EXERCISE PROMPT — Once the pictures are set aside, reproduce all of the records exactly.
DATA EXTRACT START
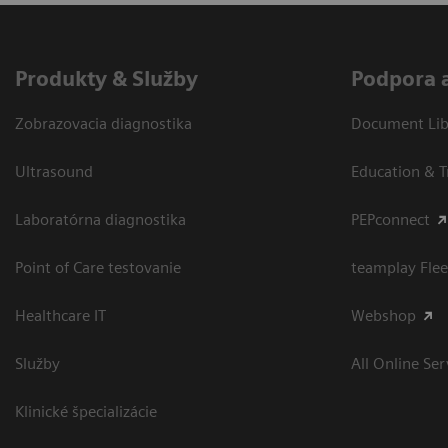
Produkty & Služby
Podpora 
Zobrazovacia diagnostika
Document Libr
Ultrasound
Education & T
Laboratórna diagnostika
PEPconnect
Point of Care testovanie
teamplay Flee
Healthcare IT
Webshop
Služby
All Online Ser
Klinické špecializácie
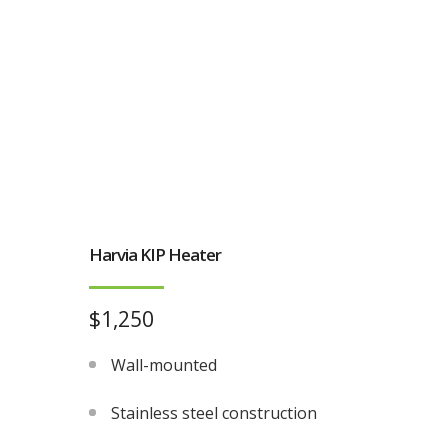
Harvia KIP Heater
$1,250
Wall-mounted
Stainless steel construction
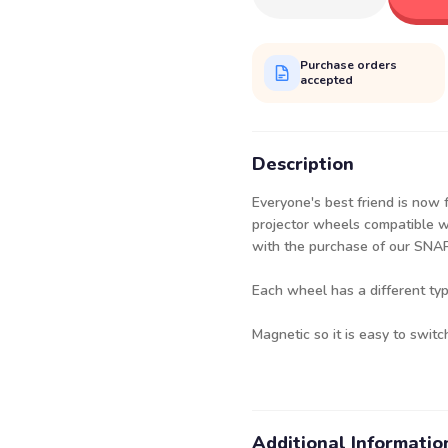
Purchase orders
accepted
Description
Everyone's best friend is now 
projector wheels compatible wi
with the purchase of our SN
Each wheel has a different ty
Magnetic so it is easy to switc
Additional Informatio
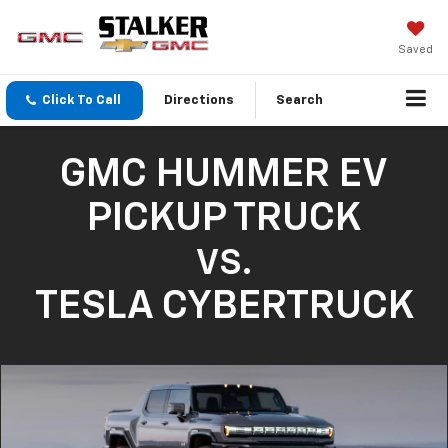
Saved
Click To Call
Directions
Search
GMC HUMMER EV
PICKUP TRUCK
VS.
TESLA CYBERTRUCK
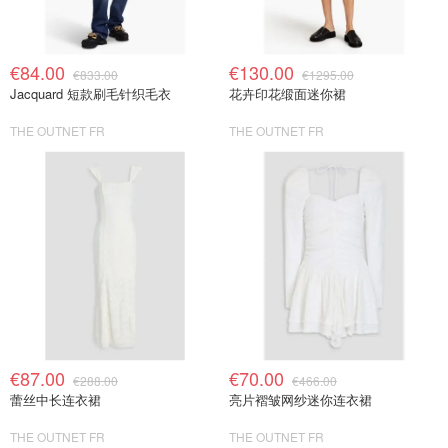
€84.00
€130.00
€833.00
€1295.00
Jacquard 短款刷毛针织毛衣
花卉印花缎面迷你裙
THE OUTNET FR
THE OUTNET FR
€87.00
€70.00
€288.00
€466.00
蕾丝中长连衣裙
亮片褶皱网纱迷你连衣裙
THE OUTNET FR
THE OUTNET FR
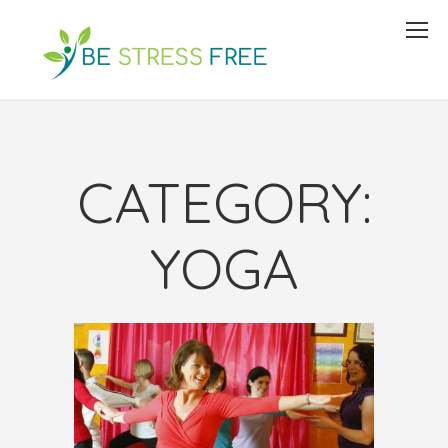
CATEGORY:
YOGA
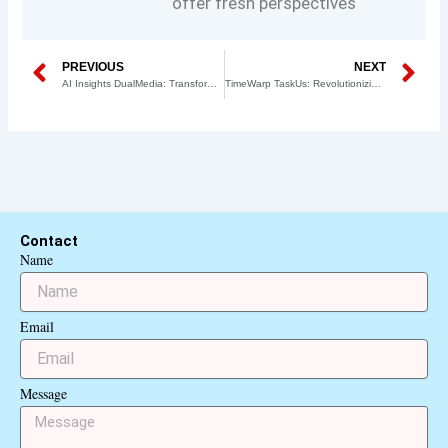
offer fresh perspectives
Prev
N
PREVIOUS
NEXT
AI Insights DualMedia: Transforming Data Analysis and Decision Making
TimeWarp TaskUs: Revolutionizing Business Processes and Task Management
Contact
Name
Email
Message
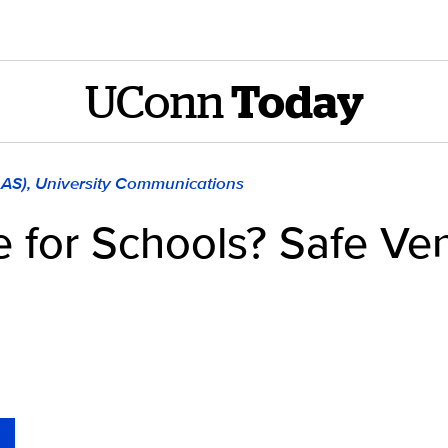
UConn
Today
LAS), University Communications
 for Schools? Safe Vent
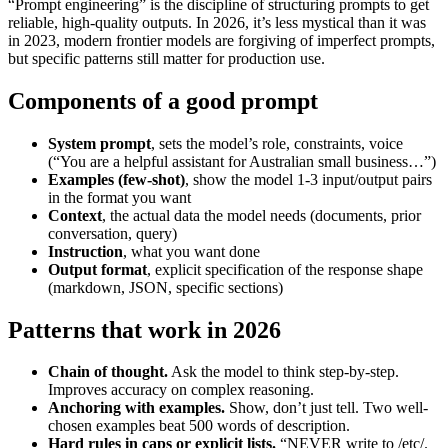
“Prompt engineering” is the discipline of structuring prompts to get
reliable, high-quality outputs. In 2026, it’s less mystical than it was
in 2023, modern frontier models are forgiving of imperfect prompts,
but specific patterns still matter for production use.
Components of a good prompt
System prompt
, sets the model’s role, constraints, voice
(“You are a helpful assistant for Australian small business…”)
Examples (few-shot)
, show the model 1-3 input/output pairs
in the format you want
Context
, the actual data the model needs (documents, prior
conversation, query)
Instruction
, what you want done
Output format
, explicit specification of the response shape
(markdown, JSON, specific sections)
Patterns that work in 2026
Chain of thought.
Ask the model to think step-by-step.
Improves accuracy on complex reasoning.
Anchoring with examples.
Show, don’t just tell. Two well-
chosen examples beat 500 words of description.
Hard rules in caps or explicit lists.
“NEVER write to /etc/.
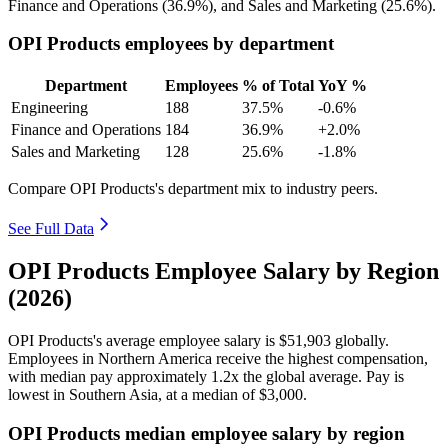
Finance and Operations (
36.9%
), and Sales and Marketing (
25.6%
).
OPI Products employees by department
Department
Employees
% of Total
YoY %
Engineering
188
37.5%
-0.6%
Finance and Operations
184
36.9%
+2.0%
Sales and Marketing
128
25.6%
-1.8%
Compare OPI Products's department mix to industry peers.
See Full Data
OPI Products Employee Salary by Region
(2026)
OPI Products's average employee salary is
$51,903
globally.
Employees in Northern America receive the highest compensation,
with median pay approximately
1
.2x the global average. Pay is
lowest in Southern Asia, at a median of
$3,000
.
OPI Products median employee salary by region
DATA EXTRACT END
SOLUTION FOR THIS TASK —
Produkty & Služby
Podpora 
Zobrazovacia diagnostika
Document Libr
Ultrasound
Education & T
Laboratórna diagnostika
PEPconnect
Point of Care testovanie
teamplay Flee
Healthcare IT
Webshop
Služby
All Online Ser
Klinické špecializácie
Harvia KIP Heater
$1,250
Wall-mounted
Stainless steel construction
Purchase orders
accepted
Description
Everyone's best friend is now 
projector wheels compatible wi
with the purchase of our SN
Each wheel has a different ty
Magnetic so it is easy to switc
Additional Informatio
Saved
Click To Call
Directions
Search
GMC HUMMER EV
PICKUP TRUCK
VS.
TESLA CYBERTRUCK
€84.00
€130.00
€833.00
€1295.00
Jacquard 短款刷毛针织毛衣
花卉印花缎面迷你裙
THE OUTNET FR
THE OUTNET FR
€87.00
€70.00
€288.00
€466.00
蕾丝中长连衣裙
亮片褶皱网纱迷你连衣裙
THE OUTNET FR
THE OUTNET FR
CATEGORY:
YOGA
offer fresh perspectives
Prev
N
PREVIOUS
NEXT
AI Insights DualMedia: Transforming Data Analysis and Decision Making
TimeWarp TaskUs: Revolutionizing Business Processes and Task Management
Contact
Name
Email
Message
UConn
Today
LAS), University Communications
 for Schools? Safe Vent
“Prompt engineering” is the discipline of structuring prompts to get
reliable, high-quality outputs. In 2026, it’s less mystical than it was
in 2023, modern frontier models are forgiving of imperfect prompts,
but specific patterns still matter for production use.
Components of a good prompt
System prompt
, sets the model’s role, constraints, voice
(“You are a helpful assistant for Australian small business…”)
Examples (few-shot)
, show the model 1-3 input/output pairs
in the format you want
Context
, the actual data the model needs (documents, prior
conversation, query)
Instruction
, what you want done
Output format
, explicit specification of the response shape
(markdown, JSON, specific sections)
Patterns that work in 2026
Chain of thought.
Ask the model to think step-by-step.
Improves accuracy on complex reasoning.
Anchoring with examples.
Show, don’t just tell. Two well-
chosen examples beat 500 words of description.
Hard rules in caps or explicit lists.
“NEVER write to /etc/.
Finance and Operations (
36.9%
), and Sales and Marketing (
25.6%
).
OPI Products employees by department
Department
Employees
% of Total
YoY %
Engineering
188
37.5%
-0.6%
Finance and Operations
184
36.9%
+2.0%
Sales and Marketing
128
25.6%
-1.8%
Compare OPI Products's department mix to industry peers.
See Full Data
OPI Products Employee Salary by Region
(2026)
OPI Products's average employee salary is
$51,903
globally.
Employees in Northern America receive the highest compensation,
with median pay approximately
1
.2x the global average. Pay is
lowest in Southern Asia, at a median of
$3,000
.
OPI Products median employee salary by region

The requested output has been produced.